Monday, September 24

Thank Goodness for Fitzgerald

Today is F. Scott Fitzgerald's birthday, and obviously, as one of my favourite authors, he deserves a tribute.  

He was born on the 24th of September 1869, and died of a heart attack on the 21st of December, 1940.  His legacy of great American novels consists of such essential classics as The Great Gatsby, The Beautiful and Damned, This Side of Paradise, Tender is the Night and The Last Tycoon.  

For me, and for countless other readers and writers, Fitzgerald's work is inspirational.  The atmosphere of his work effortlessly transports you to the Jazz Age.  He weaves around you a palace of words that tantalises all your senses, lets you smell smokey rooms, lets you feel salty sea spray in summertime, lets you hear traffic on New York streets and silverware in French cafes, and the voices of people so absurd and marvellous that they are bigger than life.  He has taught me one of the greatest lessons - to read and write with all the senses, and yet no one can do it quite so brilliantly as he does.  

He is timeless.  I don't believe that there was ever an author from any era who so perfectly painted a picture of their time and place.  He gives colour to an era of which the only memories are black and white photographs.  As the works of Monet, Renoir, Degass and Davinci are significant to the art world, so his portraits of life, both tragic and triumphant, are to the literary world.  

So happy birthday, Francis.  Thank goodness that you lived as you did.  

Francis, Zelda and Frances Scott Fitzgerald

Saturday, September 22

Writing Advice from Lemony Snicket

In past years, I have often thought about sending a letter to Lemony Snicket.  I never did.  I couldn’t think of anything to ask specifically.  Really, all I wanted though, was some scrap of advice from a writer who is totally comfortable in himself.  A writer who is unafraid and yet childlike in honesty and wonder.   I really just wanted in his words, whatever he thought was most important for me to know.  I have an answer. 

Dear Young Writer, 
Being a writer is like being a mad scientist, because you must work alone, in a lonely room, stitching together something new out of the parts of old things you’ve found during your secret journeys.  For a writer, this means you must spend time eavesdropping on the world, writing down things you see and hear while no one is paying attention to you.  This is best done with a notebook, and the first thing you should write down in your notebook is an excuse, so if you are ever caught eavesdropping you will have a good reason why you are standing outside that door, hiding behind that tree, or standing quietly in a room where interesting things are going on, when you have been told to go to bed. 
Lemony Snicket.

(Quoted on p46 of Karen Benke’s Rip the Page: Adventures in Creative Writing 2010)

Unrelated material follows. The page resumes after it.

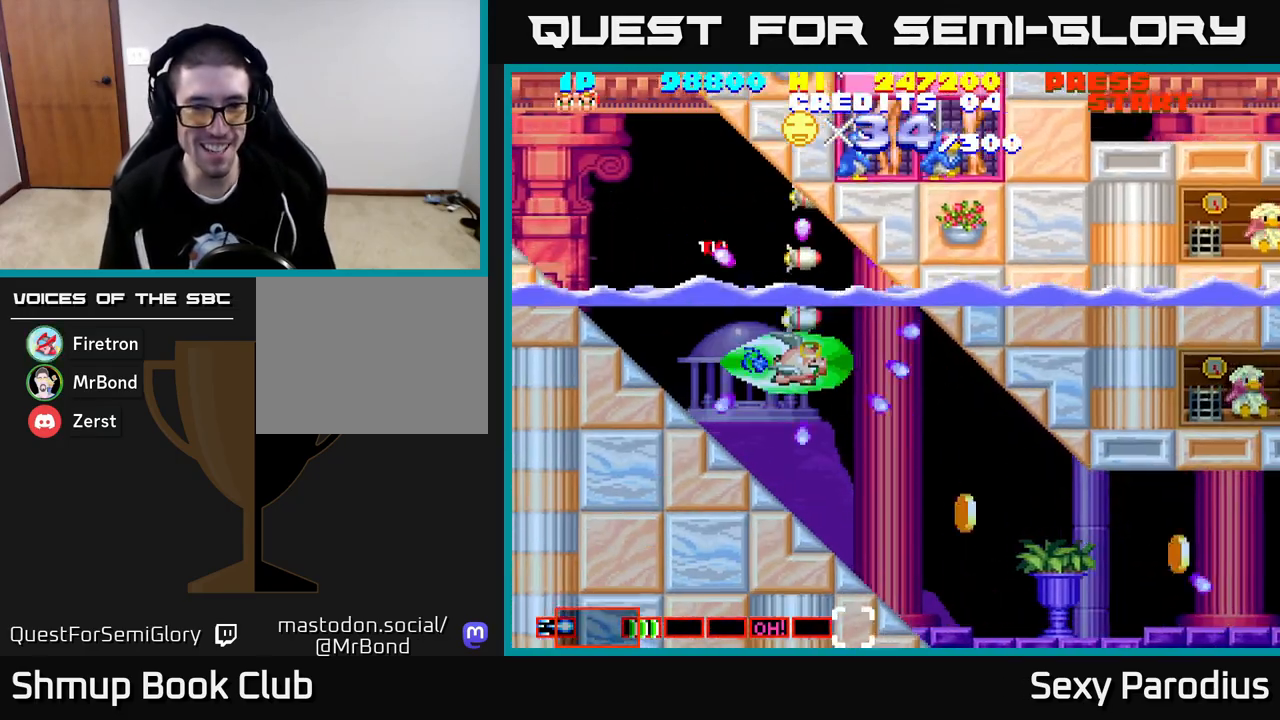
{"buttons": ["R2", "DPAD_RIGHT"], "left_stick": "center", "events": [[233, "DPAD_RIGHT", "down"], [467, "DPAD_DOWN", "up"]]}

Lemony Snicket’s words were recorded in Karen Benke’s book of creative writing prompts and encouragements.  His advice does not surprise me one bit, and yet it is so significant and thrilling to hear it put into words by his famous hand.  Writers must be toilers, discoverers, wonderers, observers, recorders.  These words give me so much to think about.  There’s nothing that we can’t do straight away.  We can immediately begin to toil, discover, wonder, observe, and record.  For some, it will require a change in perspective, but for others it merely requires the will power to begin implementing these qualities.  We already have the capacity to work hard and wonder, but let’s just do it.  I now make the decision to wonder.  I mean to take this advice to heart.  

Friday, September 21

Acts of Rebellion

I've always been a good kid.  As in, I've never wagged school, never abused teachers or bullied students, I've never dared neglect my homework, my assignments are always on time, my most rebellious act in the my highschool years has been to dye my hair with a red rinse that washes out after a week.  I'm not game enough to do anything truly rebellious, but even so, I have moments that mark small victories in my journey towards a freer me.  

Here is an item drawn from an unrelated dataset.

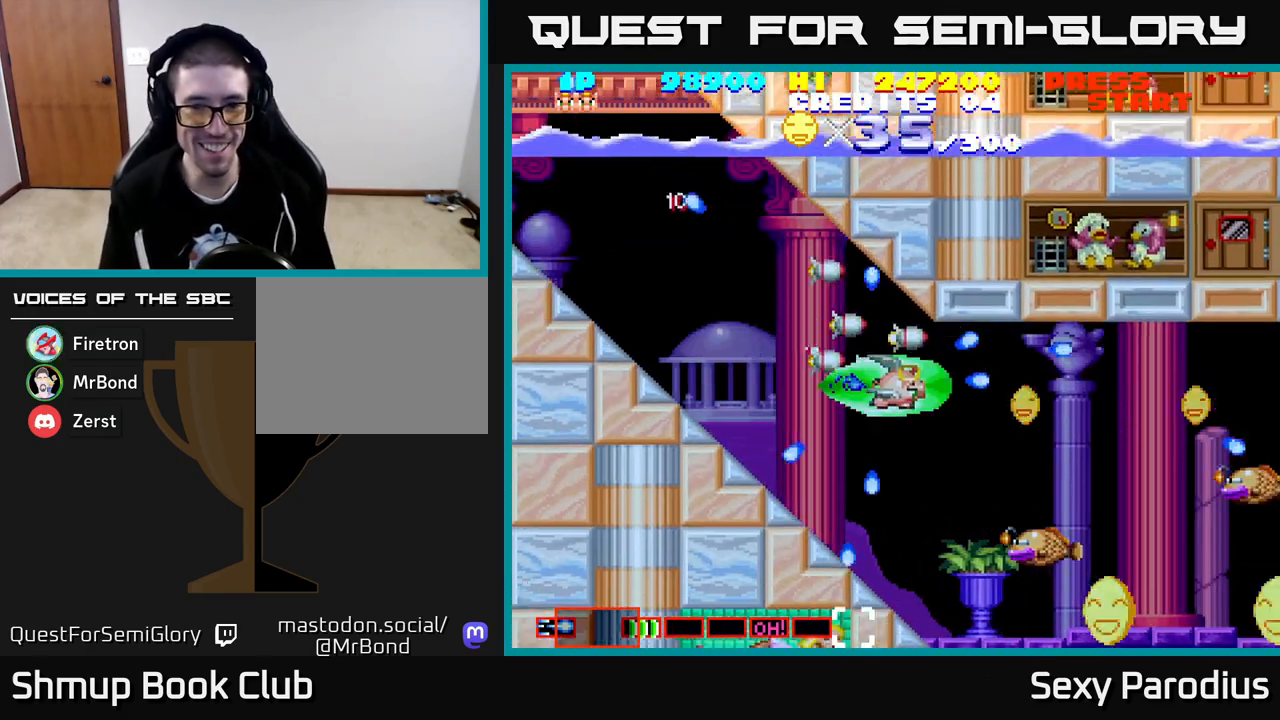
{"buttons": ["R2", "DPAD_UP"], "left_stick": "center", "events": [[117, "DPAD_DOWN", "down"], [150, "DPAD_RIGHT", "up"], [233, "DPAD_LEFT", "down"], [383, "DPAD_DOWN", "up"], [433, "DPAD_UP", "down"], [467, "DPAD_LEFT", "up"]]}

This week is the last week of term three.  I have had two days off.  The first day, I went to the movies with my mum.  Today, my second day off, I am going to work on my book and finish my university applications.  For me, this is a big deal.  I didn't come to the decision to accept my mother's offers to stay home lightly.  To choose to stay home, I experienced huge amounts of guilt.  I felt so morally obligated to go - to not let my best friend be a loner in last period - to fulfill the goody-two-shoes stereotype which I have so faithfully adhered to these past five years.  Taking these days off has been a victory in several ways.  Not only have I been able to break through my fear of abandoning the 'law' of school, I have also been able to rearrange my priorities and come to the revelation that I am not a stereotype.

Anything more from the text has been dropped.